Recast every line of text in the records below as a single numbered list, skipping blank lines. Leave the pictures out of your answer.

★ ★ ★ ★ ★

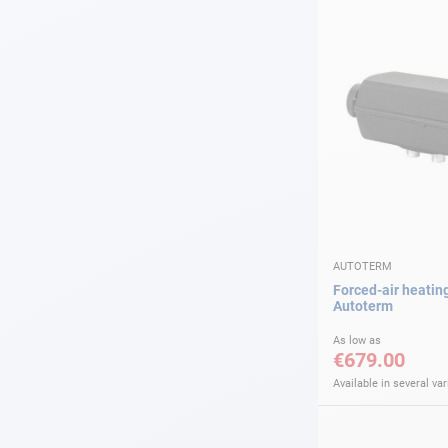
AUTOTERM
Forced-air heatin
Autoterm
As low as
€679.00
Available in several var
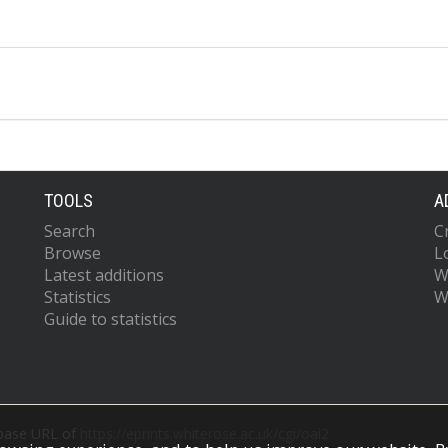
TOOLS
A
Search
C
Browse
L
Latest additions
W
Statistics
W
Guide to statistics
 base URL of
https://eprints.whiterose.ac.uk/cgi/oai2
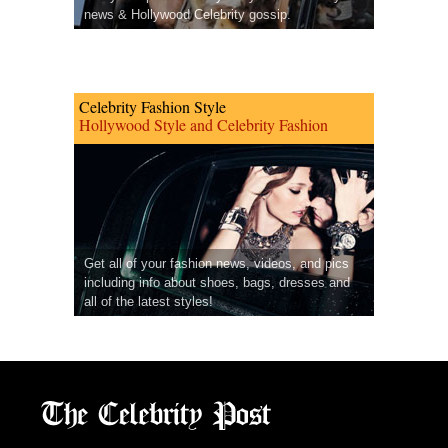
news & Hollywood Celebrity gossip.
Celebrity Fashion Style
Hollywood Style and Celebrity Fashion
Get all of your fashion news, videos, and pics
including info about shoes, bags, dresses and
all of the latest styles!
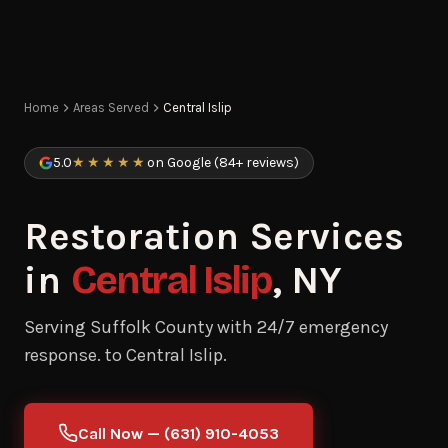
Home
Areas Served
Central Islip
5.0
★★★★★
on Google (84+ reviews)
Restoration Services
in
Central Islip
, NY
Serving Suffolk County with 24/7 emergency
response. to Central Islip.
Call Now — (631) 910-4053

★ ★ ★ ★ ★

■ Task solution
1. AUTOTERM
2. Forced-air heatin
3. Autoterm
4. As low as
5. €679.00
6. Available in several var
7. TOOLS
8. A
9. Search
10. C
11. Browse
12. L
13. Latest additions
14. W
15. Statistics
16. W
17. Guide to statistics
18.  base URL of
19. https://eprints.whiterose.ac.uk/cgi/oai2
20. news & Hollywood Celebrity gossip.
21. Celebrity Fashion Style
22. Hollywood Style and Celebrity Fashion
23. Get all of your fashion news, videos, and pics
24. including info about shoes, bags, dresses and
25. all of the latest styles!
26. Home
27. Areas Served
28. Central Islip
29. 5.0
30. ★★★★★
31. on Google (84+ reviews)
32. Restoration Services
33. in
34. Central Islip
35. , NY
36. Serving Suffolk County with 24/7 emergency
37. response. to Central Islip.
38. Call Now — (631) 910-4053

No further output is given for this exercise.